PROBLEM:
Repeat the listing below line by line, exactly, leaving its pictures behind.

INFORMATION PROVIDED:
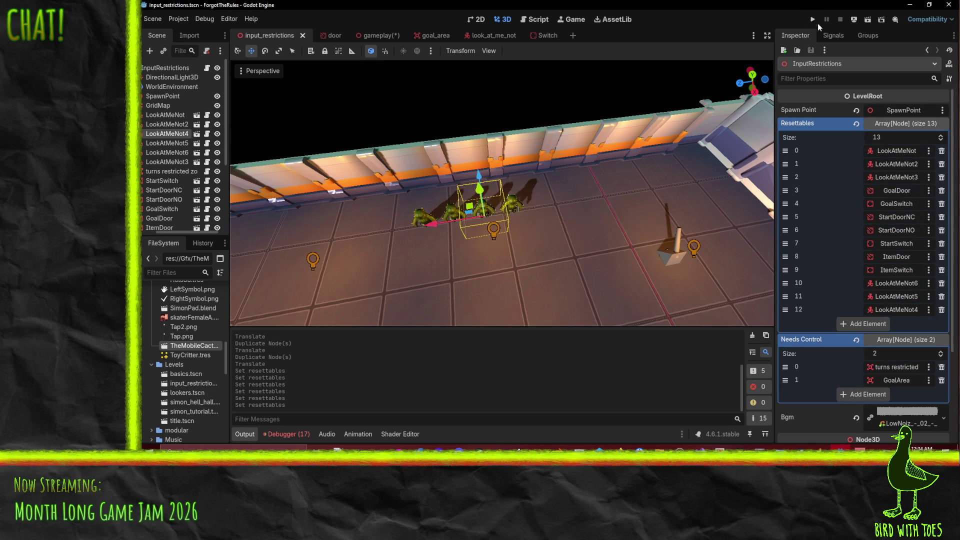
- Run the game, set the music to zero, start, and walk the player toward the cactus enemies
click(811, 22)
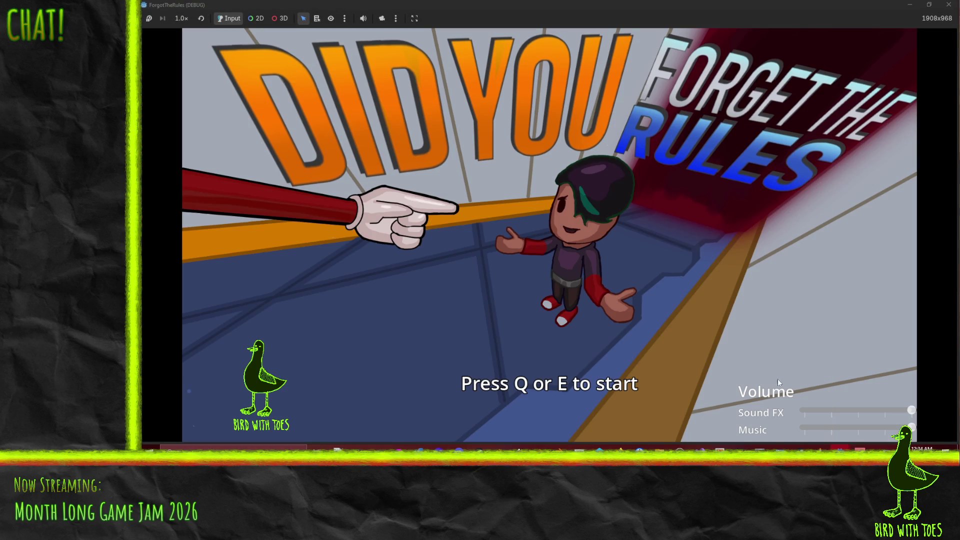
drag(828, 427, 637, 388)
key(e)
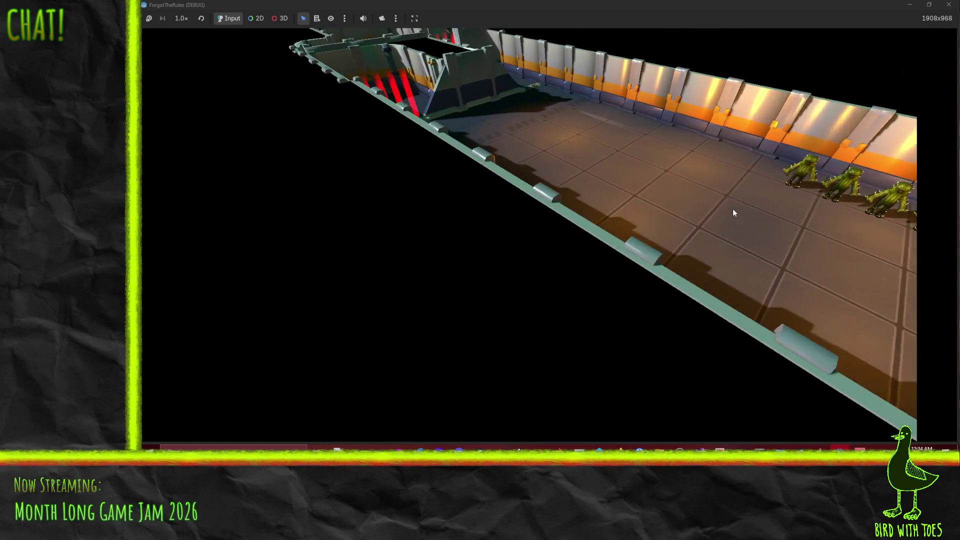
key(s)
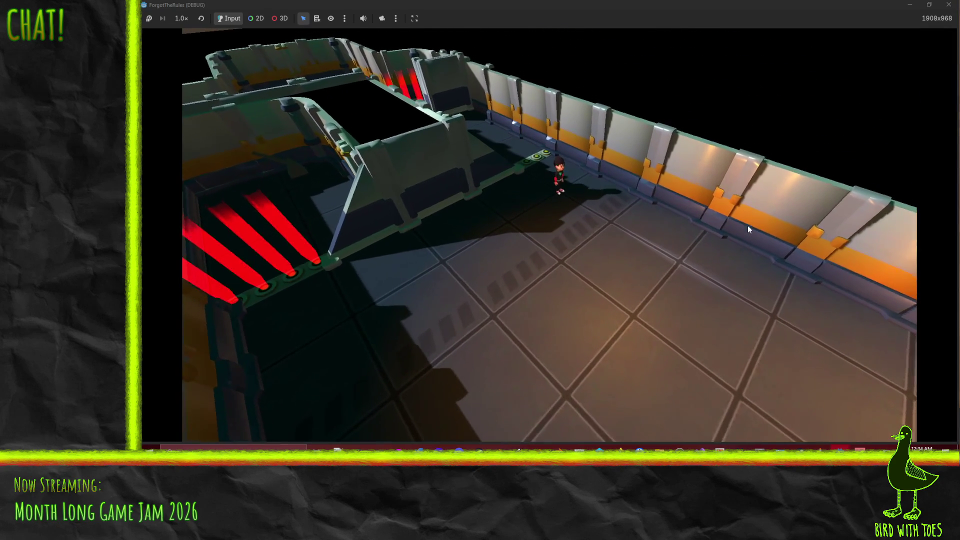
key(s)
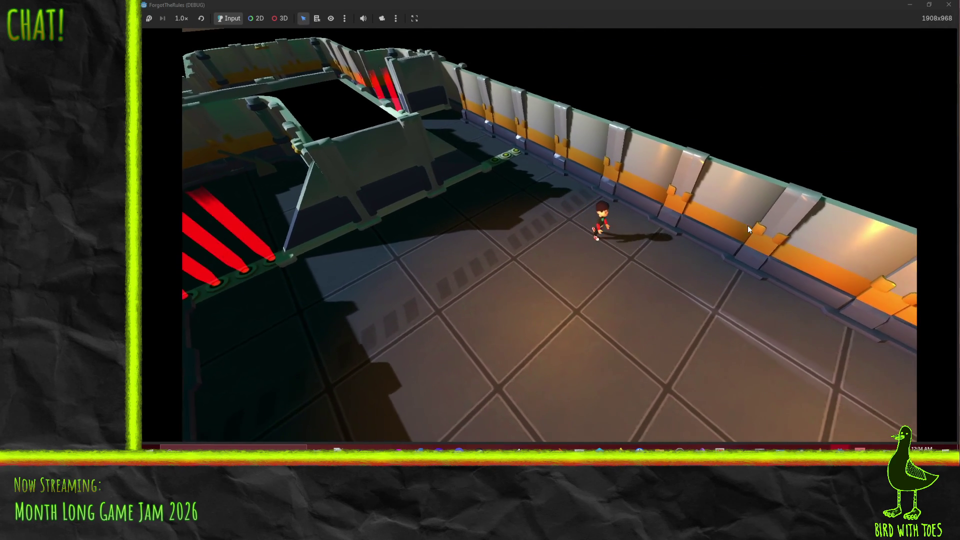
key(s)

ANSWER SPACE:
- Run the game, set the music to zero, start, and walk the player toward the cactus enemies
click(811, 22)
drag(828, 427, 637, 388)
key(e)
key(s)
key(s)
key(s)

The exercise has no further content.